Я покраснел. Прямо почувствовал, как кровь изо всех сил четко стучит мне в лоб.
– Это все, что ты хотел узнать? – было видно, что она специально ответила на мой вопрос о любви такой сильной фразой, чтобы сбить с меня охоту приставать на протяжении этой встречи. – Наполеон, пойми, что не весь мир сходится на мне. Ты очень красивый парень, добрый, обходительный, милый, хороший, поэтому ты обязательно найдешь свою настоящую, светлую любовь. А зачем тебе такая, как я?
– Ай, заткнись! – не выдержал я. – Закрой рот и не неси эту чушь! Вы достали своими мягкими фразочками из разряда: «Ты классный, но недостаточно классный для меня. Вот для какой-нибудь дурочки ты подойдешь».
Я схватил ее за запястья и подтянул руки к ее же подбородку, плотно сблизив наши лица. Мой голос по звучанию был больше похож на проклятие.
– Я за тобой бегаю полгода, – зашипел я, глядя ей прямо в глаза и тряся ее руки, – ты не понимаешь, что мне ты одна нужна? Не осознаешь, что я не вижу ни одного из твоих недостатков, включая то, что ты спишь со своим обожаемым «больше жизни»? Что значит, не нужна такая, как ты? Да только такая и нужна!
Когда я все это говорил, у нее было настолько жалобное лицо, что если бы я не был зол, мне бы больше всего на свете захотелось ее приласкать и спросить, что стряслось.
– Если посылаешь парня, это говорить надо открыто и грубо, глупая, – продолжал я, – пока ты будешь давать ему возможности видеться с тобой, он так и будет ходить по пятам. Ты должна рождать агрессию, если человек тебе противен, так он быстрее забудет тебя.
– Но ты мне не противен, – пропищала Изабелла.
– Я тебе не нужен! – сказал я по слогам и бросил ее руки. – За что ты так любишь его?
Она смотрела мне в глаза и не узнавала меня. До сих пор я не мог сказать ей ни одного грубого слова.
– Он приезжает к тебе, когда он захочет, ты пресмыкаешься перед ним, сюсюкаешься по телефону, а в ответ слышишь только короткие обрывки фраз, выражающих все его безразличное отношение к тебе.
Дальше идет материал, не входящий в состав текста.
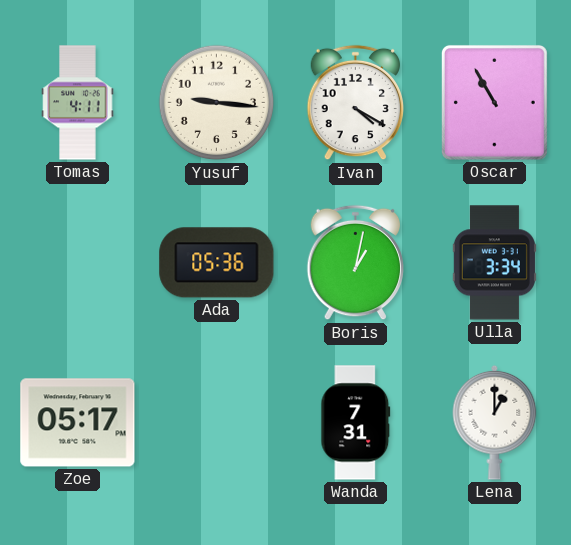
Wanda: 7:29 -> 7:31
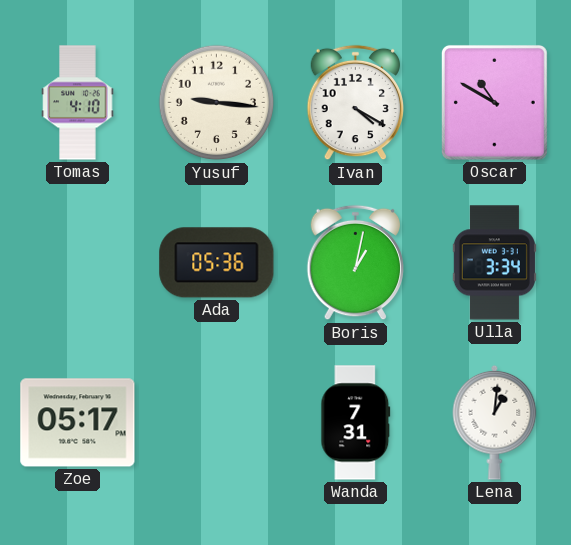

Есть ты или нет – ему неважно. О да, я уверен, что он говорит тебе, что любит. Раз в месяц искренне, а перед сном, или в конце каждого телефонного разговора, начатого тобой, он говорит это формально, потому что ты так хочешь. Для него это признание в любви равносильно следующему за ним «спокойной ночи» или «пока». Просто так принято. Он даже не вкладывает смысл в эти слова. А что я? Сколько было моих признаний? Подарки? Да на тебя вообще кто-нибудь смотрел так, как я? Вы все хотите, чтобы Вас добивались, но на деле оказывается так, что вы сами любите добиваться. Любите, когда с вами обращаются, как с собаками, которых хозяину иногда хочется погладить после работы; в остальное же время, когда он собирается уйти, пес подходит к нему, начинает вилять хвостом и нежно трется, а хозяин говорит: «Отвали», – и закрывает дверь.